The immaculately adorned and elitist Dr. Karanja could not gel with the riffraff of Kenya’s politics, and especially not those in Parliament. Besides, he carried himself with superior self-assured comportment that made him look as if he was cultivating himself into another centre of power. They went for him with hammer and tongs. MPs accused him of commanding them to kneel before him. To avoid a vote of no confidence in Parliament, he resigned as VP, but retained his position as MP for Mathare Constituency. Saitoti replaced him.

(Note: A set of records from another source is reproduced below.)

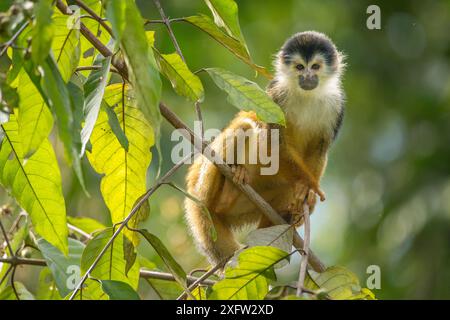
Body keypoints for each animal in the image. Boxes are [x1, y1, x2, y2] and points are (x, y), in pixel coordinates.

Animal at [185, 31, 346, 264]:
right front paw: (307, 184)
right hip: (203, 187)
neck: (305, 95)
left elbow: (320, 147)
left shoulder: (337, 106)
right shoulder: (277, 96)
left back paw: (287, 216)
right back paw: (228, 189)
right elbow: (272, 140)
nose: (307, 77)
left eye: (315, 67)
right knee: (245, 126)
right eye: (300, 67)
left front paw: (308, 194)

Saitoti resigned from Kanu during the Uhuru Project and became one of the leading lights in the National Rainbow Coalition of 2002. He had walked the tight rope for 13 years, to be Kenya’s longest-serving Vice President. His successor, Musalia Mudavadi, served for just about two months. His appointment was largely a carrot to attempt to woo the endangered Luhya vote in the wake of the Uhuru fallout. It did not work.

Other Vice Presidents were Wamalwa Kijana, who worked well with Kibaki as his boss, during his short stint before passing on in the UK, where he had gone for treatment. His successor, Moody Awori, was on sterling terms with his boss. Even when Raila led the Liberal Democratic Party (LDP) squad (that came into existence in 2002 in protest against the Uhuru Project), he chose to stand with the boss. It was a choice that cost him the Funyula Parliamentary seat in the chaotic 2007 election. He elected to honourably retire from politics.

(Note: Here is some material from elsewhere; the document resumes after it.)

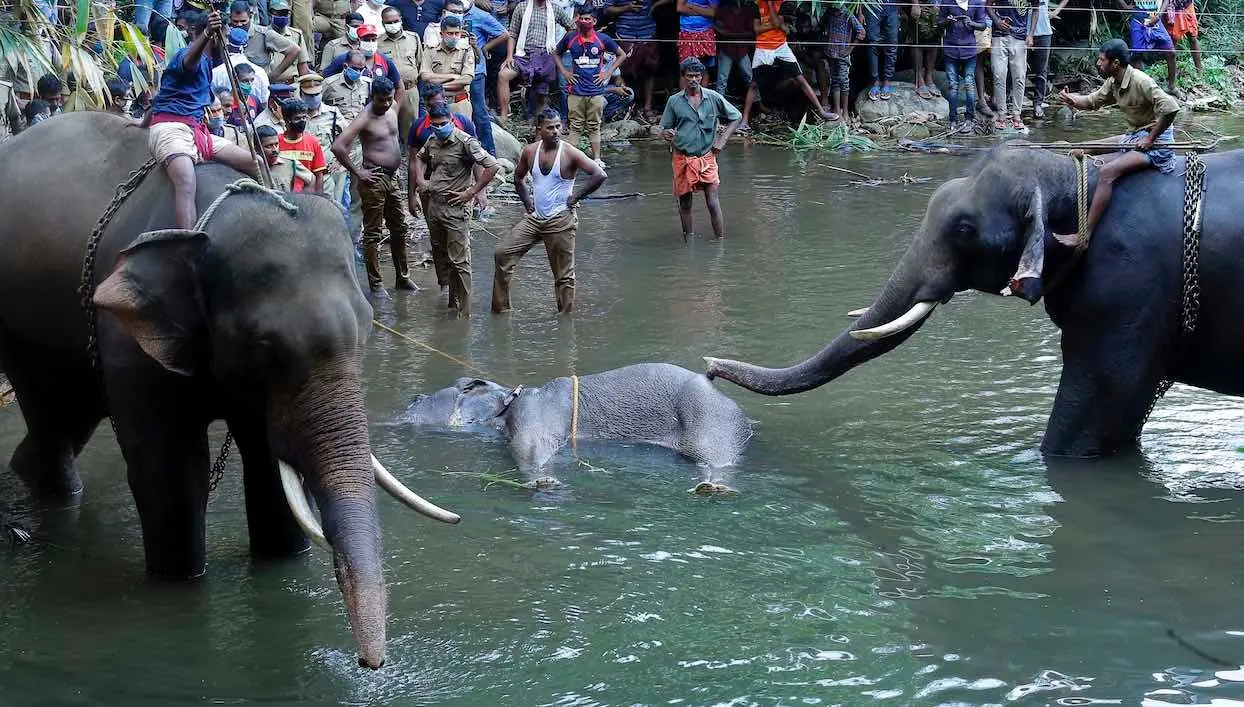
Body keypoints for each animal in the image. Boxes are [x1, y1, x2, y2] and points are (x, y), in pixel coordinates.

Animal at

Before Ruto, there was Kalonzo, who joined Kibaki in a surprise “part Cabinet” announced at the start of 2008, in the wake of the chaos that followed the botched up Presidential election of  December 27, 2007. Kalonzo bent backwards over to be politically correct with President Kibaki and so-called Mt. Kenya mafia. He hoped that they would support his presidential bid in 2013. It turned out that they had other ideas. Uhuru was their choice.

With 32 months to the end of his tenure, Uhuru is agonizing over what to do with his deputy. Some say it is because Ruto began the campaign for 2022 too soon. It cannot be the cause of the fallout. This has always been the trend since 1992 when the country went to the first multiparty elections since the removal of Section 2a of the old Constitution. In 2013, Uhuru himself began the campaign for 2017 soon after he was sworn in.

What bites between the President and his deputy must be something else, maybe some deep-seated “something” that the President cannot talk about in the open. Whatever the case, he is holding a tiger by the tail – indeed two tigers. Both tigers are restless, ambitious and politically ruthless. Whichever of the two tigers between Ruto and Raila the President lets go, he must prepare to reckon with the aftermath. And it looks bad.